··· Data provided ···
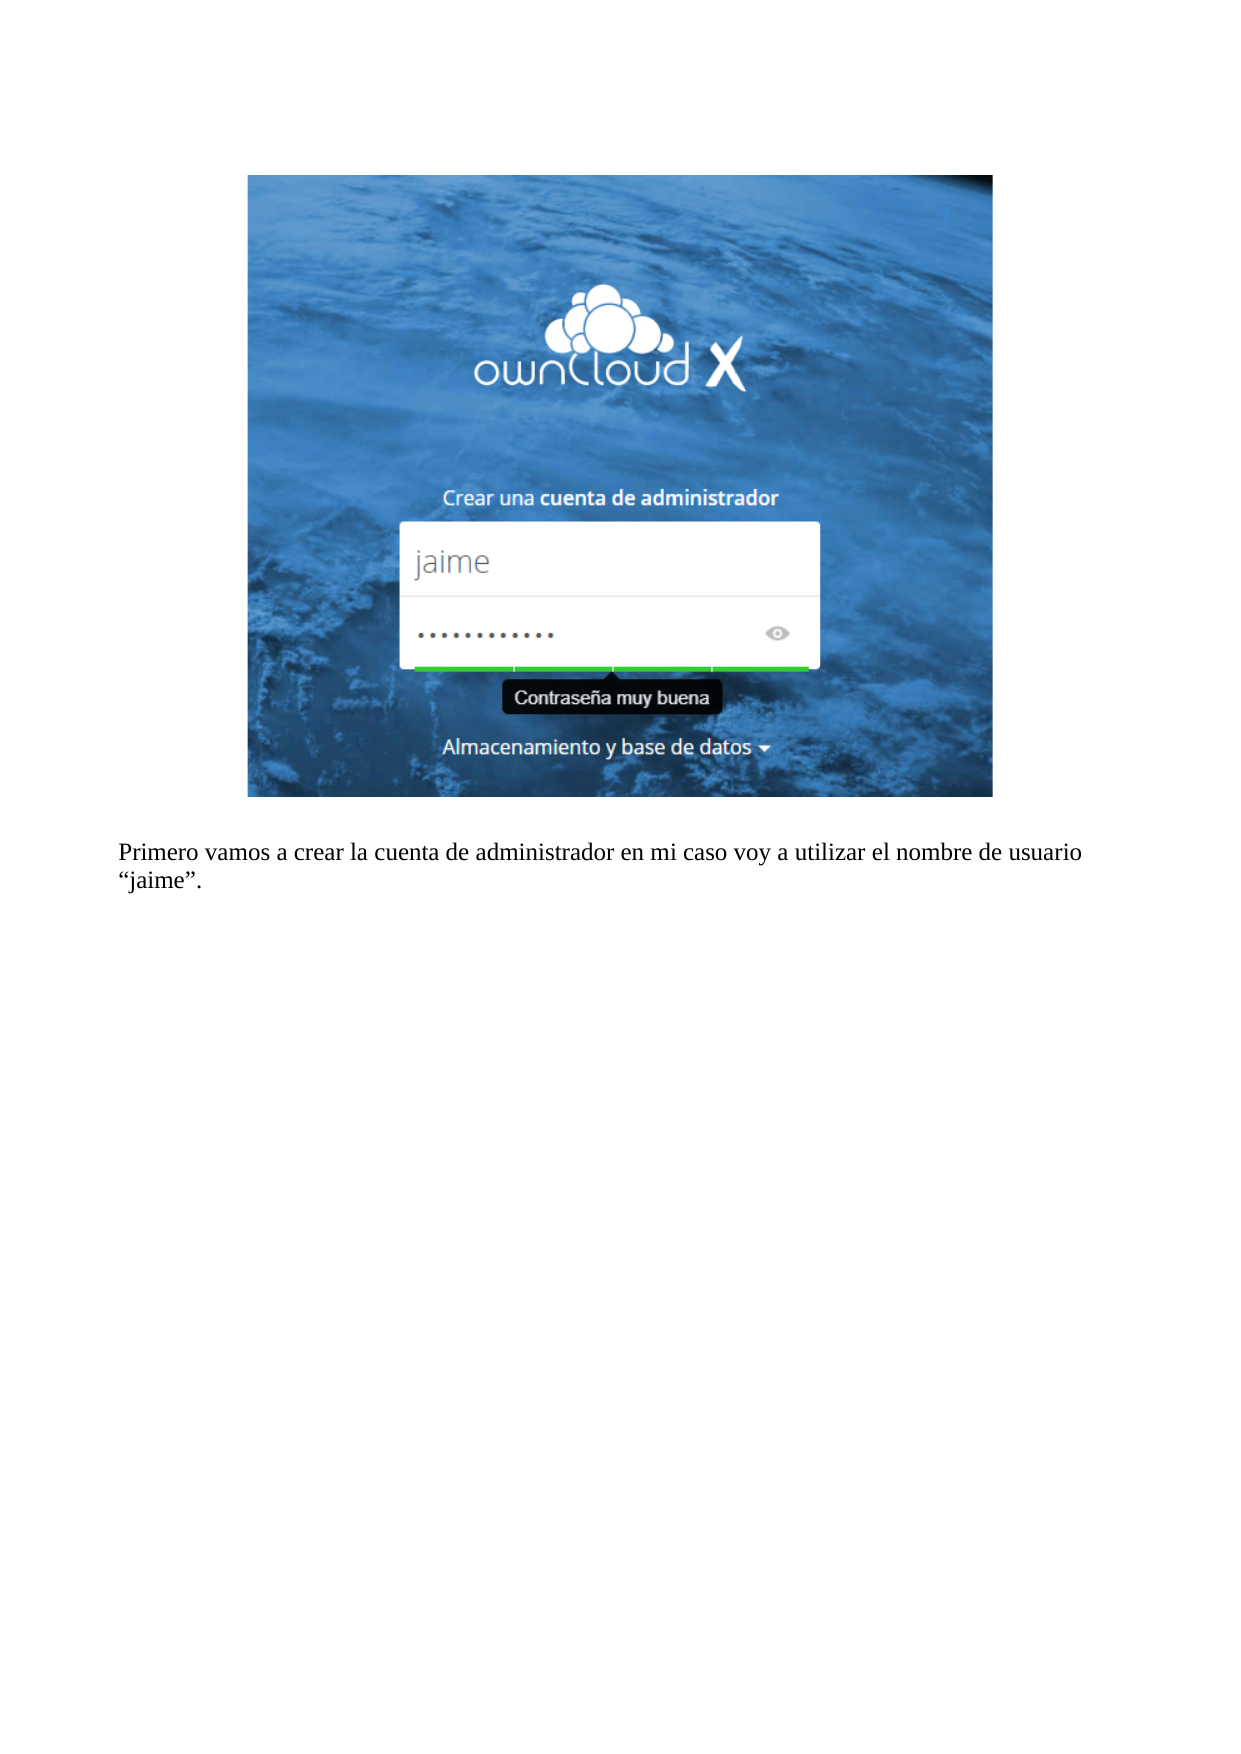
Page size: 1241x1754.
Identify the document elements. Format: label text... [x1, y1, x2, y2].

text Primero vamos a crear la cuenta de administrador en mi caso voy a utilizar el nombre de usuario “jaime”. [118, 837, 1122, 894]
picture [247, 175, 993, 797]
···
··· Data provided ···
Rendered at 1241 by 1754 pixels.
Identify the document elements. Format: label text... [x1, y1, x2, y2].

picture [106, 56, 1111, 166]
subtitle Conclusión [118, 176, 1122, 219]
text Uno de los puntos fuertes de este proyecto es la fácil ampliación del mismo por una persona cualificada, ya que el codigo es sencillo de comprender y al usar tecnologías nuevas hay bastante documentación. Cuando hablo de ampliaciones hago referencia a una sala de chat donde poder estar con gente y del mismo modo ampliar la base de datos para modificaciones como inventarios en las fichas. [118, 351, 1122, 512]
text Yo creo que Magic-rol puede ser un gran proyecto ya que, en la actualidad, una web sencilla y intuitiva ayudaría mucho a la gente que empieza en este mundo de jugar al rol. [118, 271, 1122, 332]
···
Task details
Reproduce word for word the part of the items that opens with the line containing "Rendered at 1241 by 1754 pixels." and closes with the line containing "text Uno de", both of those lines included.

Solution for this problem
Rendered at 1241 by 1754 pixels.
Identify the document elements. Format: label text... [x1, y1, x2, y2].

picture [106, 56, 1111, 166]
subtitle Conclusión [118, 176, 1122, 219]
text Uno de los puntos fuertes de este proyecto es la fácil ampliación del mismo por una persona cualificada, ya que el codigo es sencillo de comprender y al usar tecnologías nuevas hay bastante documentación. Cuando hablo de ampliaciones hago referencia a una sala de chat donde poder estar con gente y del mismo modo ampliar la base de datos para modificaciones como inventarios en las fichas. [118, 351, 1122, 512]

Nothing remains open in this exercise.